Types of feedback

by Yuvi - August 13, 2022

What are the types of feedback

Oral feedback or Face-to-face feedback

This includes giving oral feedback to a whole class after having marked their assignments, before or after returning their actual work to them. Alternatively, you can give Oral feedback to the whole group about the task immediately after collecting their work from them, but before you’ve marked it, so that they get at least some feedback on the task as soon as possible, while the task is still fresh in their minds.

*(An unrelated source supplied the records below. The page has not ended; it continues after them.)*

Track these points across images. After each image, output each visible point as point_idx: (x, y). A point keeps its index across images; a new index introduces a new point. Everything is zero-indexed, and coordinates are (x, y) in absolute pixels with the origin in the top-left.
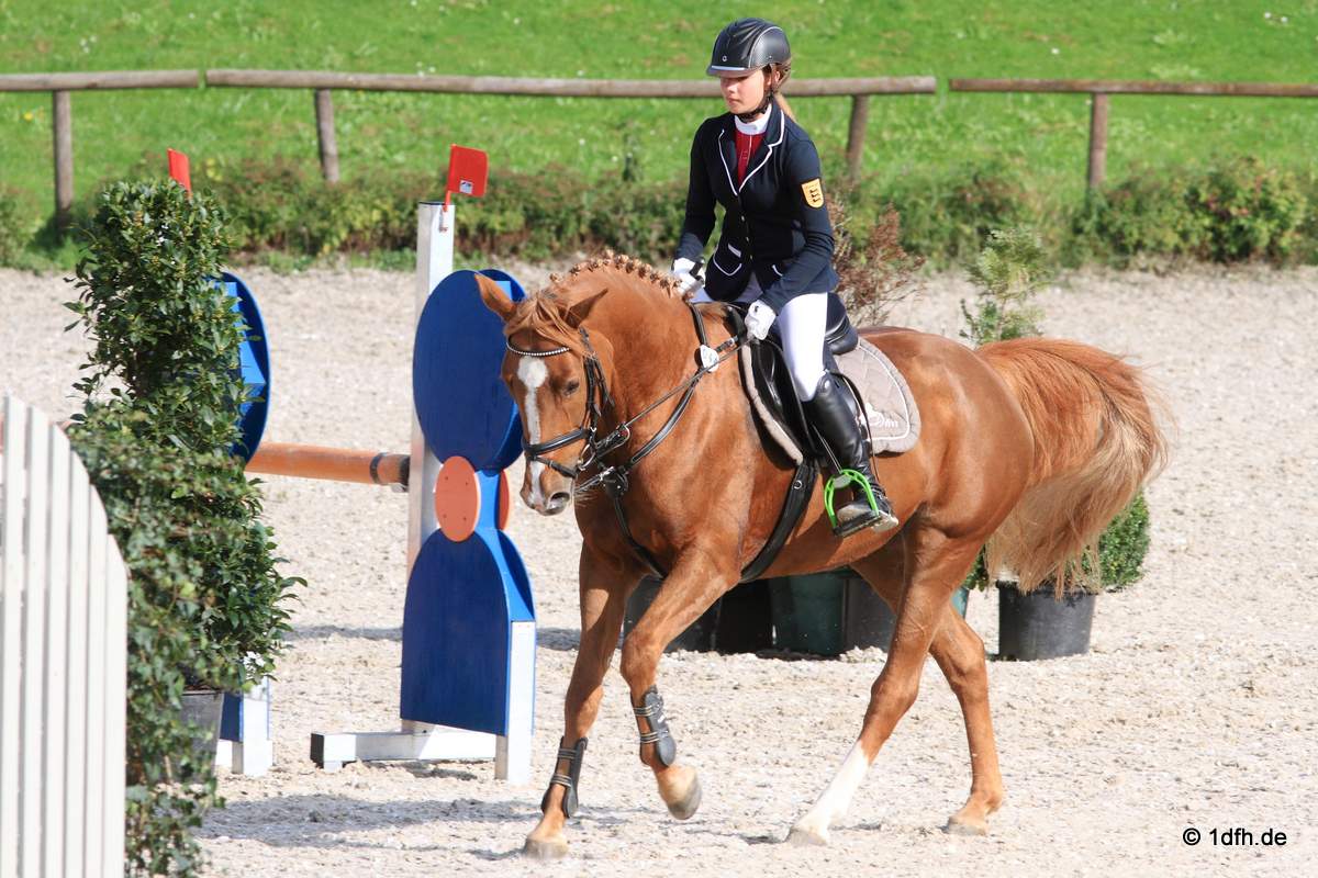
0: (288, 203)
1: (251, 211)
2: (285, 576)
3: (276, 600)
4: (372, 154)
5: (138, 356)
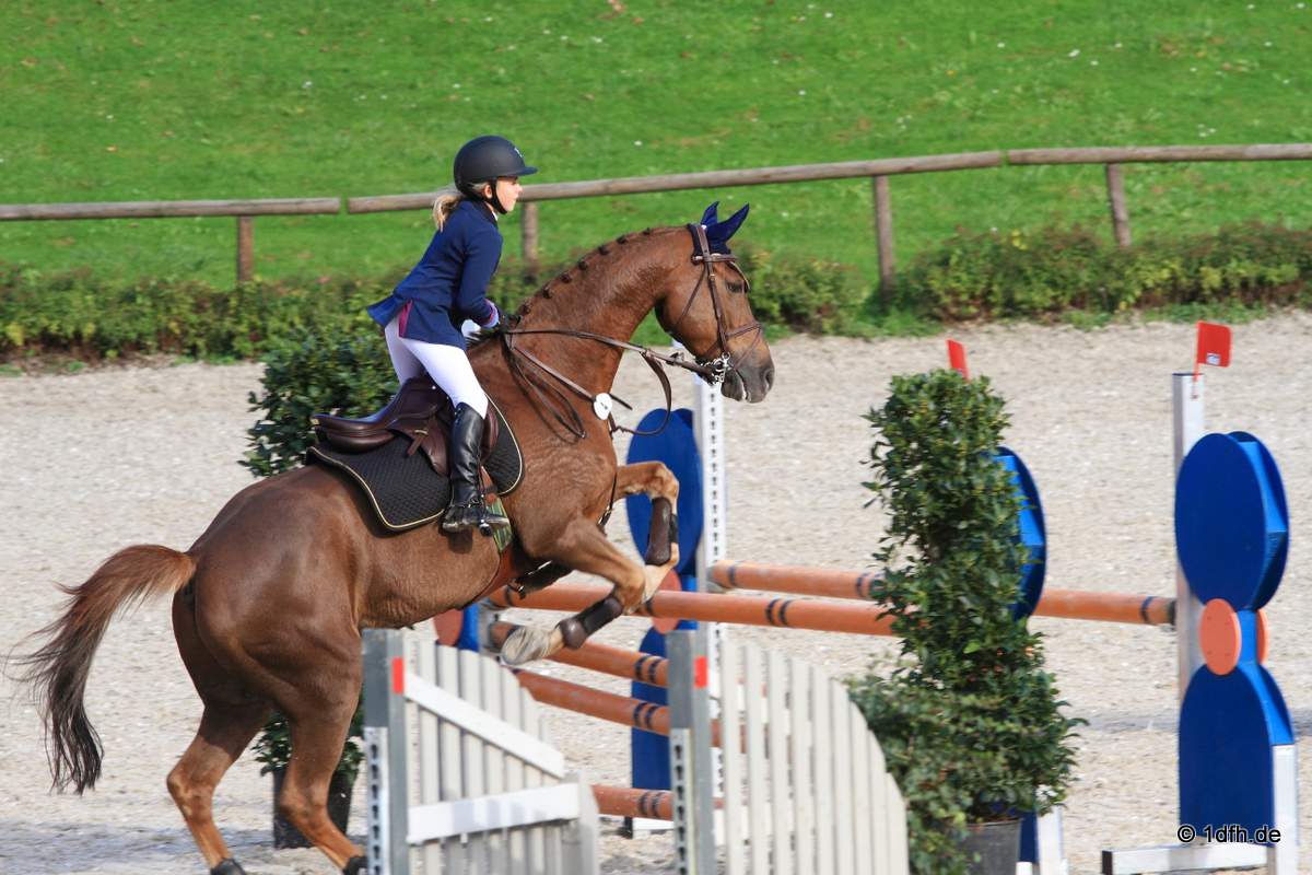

Advantages of Oral feedback

  1. You can give a lot of feedback to a lot of students in a relatively short time.
  2. Feedback is strengthened by tone of voice, facial expression, body language, emphasis, and so on.
  3. Students can compare reactions to your feedback, especially when you use some discussion in the process.
  4. You can support (and partially evidence) giving feedback to the whole group by issuing a handout summarising the main points you include.

Disadvantages of Oral feedback

  1. Feedback is less individual, personal and intimate to students.
  2. You can only concentrate on principal feedback matters, and can’t cover less-common feedback issues.
  3. Students’ records or memories of your feedback may be inaccurate and sketchy, and they may not remember the detail when later they look back over their assessed work.
  4. Students may be so busy thinking about one particular aspect of your feedback, which they know will apply to their particular work, that they miss other elements as you talk.

Written feedback

Written feedback for students is one of the most widely used forms of feedback to students. It includes our written feedback on essays, reports, dissertations, solutions to problems, and so on. Not so long ago, there were few alternatives to this way of giving feedback to students on their work, usually accompanied by an assessment judgement of one kind or another.

Advantages of written feedback

  1. Feedback can be personal, individual, and directly related to the particular piece of work.
  2. Feedback may be regarded as authoritative and credible.
  3. The feedback can be tailored to justify an accompanying assessment judgement.
  4. Students can refer to the feedback again and again, and continue to learn from it.
  5. Such feedback provides useful evidence for external scrutiny (such as QAA Subject Review).

Disadvantages of written feedback

  1. Handwritten feedback can be hard to read!.
  2. When critical, handwritten feedback – because of its authoritativeness – can be threatening.
  3. It is slow and time-consuming to write individually on (or about) students’ work, and hard to make time for when class sizes are large.
  4. You can’t refer to your own feedback to different students unless you keep photocopies of their work and your comments.
  5. It becomes too tempting to degenerate into shorthand – ticks and crosses – rather than to express positive and critical comments.